L’agence de protection de données espagnole n’a pas contraint le quotidien La Vanguardia à retirer de son site Internet deux articles datés de 1998 relatif à cette vente aux enchères. Elle s’est plutôt concentrée sur Google Espagne.
Un tribunal espagnol a transféré l’appel auprès de la CJUE pour obtenir des clarifications sur la législation européenne. La cour située au Luxembourg n’a pas réglé le contentieux elle-même. Selon elle, il s’agit d’une compétence relative aux tribunaux nationaux. Elle utilise cet arrêt sous la forme de conseils pour établir si une affaire va à l’encontre des droits individuels en matière de protection de la vie privée.
La directive sur la protection des données
Les juges de la cour ont conclu que Google collectait et traitait les données dans le cadre de son moteur de recherche. La directive européenne de 1995 est donc d’application. Elle autorise les personnes à avoir accès aux données conservées par une entreprise et à leur demander la suppression de celles-ci.
Lors d’une audience en février, Google a affirmé qu’il n’était pas responsable du traitement des données et ne devrait pas recevoir de demandes de suppression des données provenant de son moteur de recherche qui ont été publiées ailleurs en toute légalité.

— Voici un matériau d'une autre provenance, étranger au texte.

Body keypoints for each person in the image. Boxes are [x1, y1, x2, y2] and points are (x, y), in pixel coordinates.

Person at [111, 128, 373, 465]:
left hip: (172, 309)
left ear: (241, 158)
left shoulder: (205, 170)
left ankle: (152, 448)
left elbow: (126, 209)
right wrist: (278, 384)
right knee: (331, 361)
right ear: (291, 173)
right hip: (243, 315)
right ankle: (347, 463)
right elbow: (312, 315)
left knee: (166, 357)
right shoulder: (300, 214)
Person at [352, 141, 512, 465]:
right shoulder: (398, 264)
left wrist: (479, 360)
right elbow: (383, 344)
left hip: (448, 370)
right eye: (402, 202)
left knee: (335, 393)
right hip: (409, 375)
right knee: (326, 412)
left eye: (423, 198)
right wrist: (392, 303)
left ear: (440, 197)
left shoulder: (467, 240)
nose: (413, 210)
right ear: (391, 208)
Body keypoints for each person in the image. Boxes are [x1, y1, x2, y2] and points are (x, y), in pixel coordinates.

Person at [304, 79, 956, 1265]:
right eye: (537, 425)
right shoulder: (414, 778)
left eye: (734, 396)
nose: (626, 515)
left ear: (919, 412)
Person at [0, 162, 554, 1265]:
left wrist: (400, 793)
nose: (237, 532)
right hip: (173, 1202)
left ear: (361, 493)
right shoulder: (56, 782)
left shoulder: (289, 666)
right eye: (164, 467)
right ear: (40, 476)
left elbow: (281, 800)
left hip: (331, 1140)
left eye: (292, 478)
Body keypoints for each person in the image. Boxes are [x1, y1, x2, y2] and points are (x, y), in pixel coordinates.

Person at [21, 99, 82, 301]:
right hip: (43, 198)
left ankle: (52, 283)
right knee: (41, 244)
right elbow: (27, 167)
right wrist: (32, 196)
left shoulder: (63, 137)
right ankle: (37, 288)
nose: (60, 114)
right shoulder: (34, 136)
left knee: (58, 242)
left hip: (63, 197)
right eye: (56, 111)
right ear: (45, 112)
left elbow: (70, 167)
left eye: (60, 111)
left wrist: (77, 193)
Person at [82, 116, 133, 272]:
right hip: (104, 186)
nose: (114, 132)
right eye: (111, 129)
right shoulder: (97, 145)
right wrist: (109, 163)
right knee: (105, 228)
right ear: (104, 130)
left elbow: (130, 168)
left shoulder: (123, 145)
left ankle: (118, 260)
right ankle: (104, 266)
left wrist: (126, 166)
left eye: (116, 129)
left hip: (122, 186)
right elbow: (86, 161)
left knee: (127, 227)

La cour a rejeté l’argument selon lequel le traitement de données à caractère personnel par Google Search n’est pas effectué dans le cadre des activités de cet établissement en Espagne. Elle a déclaré que Google Espagne devait être défini comme un « établissement » de Google Search au sens de la directive. La législation européenne est donc d’application.
Un porte-parole de Google a déclaré : « L’arrêt est dans l’ensemble décevant pour les moteurs de recherche et les éditeurs en ligne. Nous sommes très surpris qu’il soit si différent de l’avis et des mises en garde […] énoncés par l’avocat général. Nous devons dorénavant prendre le temps d’analyser les implications [de cet arrêt]. »
En juillet 2013, l’avocat général M. Jääskinen avait rendu un avis sur le dossier. Même cet avis n’était pas contraignant, l’avocat général s’était prononcé contre l’application du droit à l’oubli. « Cela obligerait à sacrifier des droits essentiels, tels que la liberté d’expression et d’information », a-t-il écrit dans son avis.
Google détient plus de 80 % du marché des moteurs de recherche en Europe, selon l’entreprise de recherche comScore. Le géant de l’Internet retire déjà volontairement des résultats de recherche quand des demandes sont soumises sous le droit américain.